Fio has a full tank of false bravado that shakes and quivers when challenged. Maybe that's why she always felt safe on stage or behind a podium--because everything was choreographed and she knew her role.

Fio hopes that in the future, every unwanted fetus will be placed in a machine that will incubate it to term so it can be adopted by a loving family.

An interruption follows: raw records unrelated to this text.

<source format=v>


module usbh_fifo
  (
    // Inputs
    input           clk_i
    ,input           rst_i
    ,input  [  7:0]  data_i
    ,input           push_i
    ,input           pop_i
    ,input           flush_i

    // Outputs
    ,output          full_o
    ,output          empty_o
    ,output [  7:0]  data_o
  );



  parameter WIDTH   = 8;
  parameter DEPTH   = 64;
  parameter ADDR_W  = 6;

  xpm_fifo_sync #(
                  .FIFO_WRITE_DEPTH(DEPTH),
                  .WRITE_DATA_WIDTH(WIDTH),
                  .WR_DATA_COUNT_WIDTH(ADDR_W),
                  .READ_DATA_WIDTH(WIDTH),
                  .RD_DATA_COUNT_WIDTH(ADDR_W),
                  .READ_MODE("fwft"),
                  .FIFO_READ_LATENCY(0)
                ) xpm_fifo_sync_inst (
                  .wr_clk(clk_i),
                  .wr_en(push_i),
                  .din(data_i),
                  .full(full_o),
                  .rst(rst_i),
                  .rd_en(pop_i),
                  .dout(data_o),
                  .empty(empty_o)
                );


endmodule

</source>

Thursday, November 2, 2017

Professional Sports

 Fio doesn't have a problem with amateur sports, when people play for fun and exercise, but she destests professional sports, the ones on TV, the ones that attract stadiums full of people and pay players frighteninglyenormous salaries. They are over-loud, time-consuming, and interfere with Fio's productivity. She needs silence so she can think, so she can organize and create. She needs all the minutes and hours she can get because a clock never runs backwards.  And she needs to to be busy at all the times because accomplishment is what make her life worthwhile. And while she's ringing her cowbell, she doesn't like senseless competition either because someone always senselessly loses. The only person we should compete with is ourselves. That way, we're all winners.






Wednesday, November 1, 2017

Surprise Phone Call

OMG, as Fio was sitting on the couch working on Phillipa's story, her ophthamologist called to tell her how much she'd enjoyed reading WHAT THE HEART WANTS! And said she's going to read WHERE THE HEART LEADS too! Fiorella is thrilled! What an upper!